**Material supplied**
━━━

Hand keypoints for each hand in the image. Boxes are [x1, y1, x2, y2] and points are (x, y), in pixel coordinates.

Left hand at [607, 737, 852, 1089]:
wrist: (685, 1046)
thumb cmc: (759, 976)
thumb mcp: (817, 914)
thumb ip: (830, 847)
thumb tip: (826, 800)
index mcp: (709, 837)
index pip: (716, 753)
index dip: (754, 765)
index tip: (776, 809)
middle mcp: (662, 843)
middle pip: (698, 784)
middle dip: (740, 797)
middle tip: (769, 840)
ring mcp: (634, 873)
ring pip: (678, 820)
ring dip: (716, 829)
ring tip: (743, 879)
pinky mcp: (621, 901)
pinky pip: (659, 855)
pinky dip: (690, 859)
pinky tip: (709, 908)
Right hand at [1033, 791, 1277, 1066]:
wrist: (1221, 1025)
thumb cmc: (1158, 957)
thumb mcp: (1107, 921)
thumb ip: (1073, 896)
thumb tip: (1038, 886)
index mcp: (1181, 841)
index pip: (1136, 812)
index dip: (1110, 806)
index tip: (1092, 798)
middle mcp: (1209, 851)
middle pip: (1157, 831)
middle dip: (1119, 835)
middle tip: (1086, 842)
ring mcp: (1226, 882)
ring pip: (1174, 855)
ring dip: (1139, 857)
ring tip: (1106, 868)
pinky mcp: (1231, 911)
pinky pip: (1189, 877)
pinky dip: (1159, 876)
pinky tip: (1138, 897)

━━━

**What this task involves**
Word for word, write out each entry shown above.

**Response**
Hand keypoints for each hand in the image. Boxes are [x1, y1, x2, y2] and points are (x, y), in pixel coordinates.

Left hand at [607, 737, 852, 1089]:
wrist: (685, 1046)
thumb cmc: (759, 976)
thumb mcp: (817, 914)
thumb ip: (830, 847)
thumb tip: (826, 800)
index mcp: (709, 837)
index pip: (716, 753)
index dip: (754, 765)
index tip: (776, 809)
middle mcp: (662, 843)
middle pip: (698, 784)
middle dip: (740, 797)
middle tip: (769, 840)
ring mcp: (634, 873)
ring pip: (678, 820)
ring dip: (716, 829)
ring tip: (743, 879)
pinky mcp: (621, 901)
pinky pip: (659, 855)
pinky dip: (690, 859)
pinky tip: (709, 908)
Right hand at [1033, 791, 1277, 1066]:
wrist: (1221, 1025)
thumb cmc: (1158, 957)
thumb mcp: (1107, 921)
thumb ip: (1073, 896)
thumb tip: (1038, 886)
index mcp: (1181, 841)
index pip: (1136, 812)
index dip: (1110, 806)
index tip: (1092, 798)
middle mcp: (1209, 851)
middle pip: (1157, 831)
middle dip: (1119, 835)
middle tip: (1086, 842)
ring mcp: (1226, 882)
ring pip: (1174, 855)
ring dip: (1139, 857)
ring tip: (1106, 868)
pinky mcp: (1231, 911)
pinky pip: (1189, 877)
pinky dip: (1159, 876)
pinky tip: (1138, 897)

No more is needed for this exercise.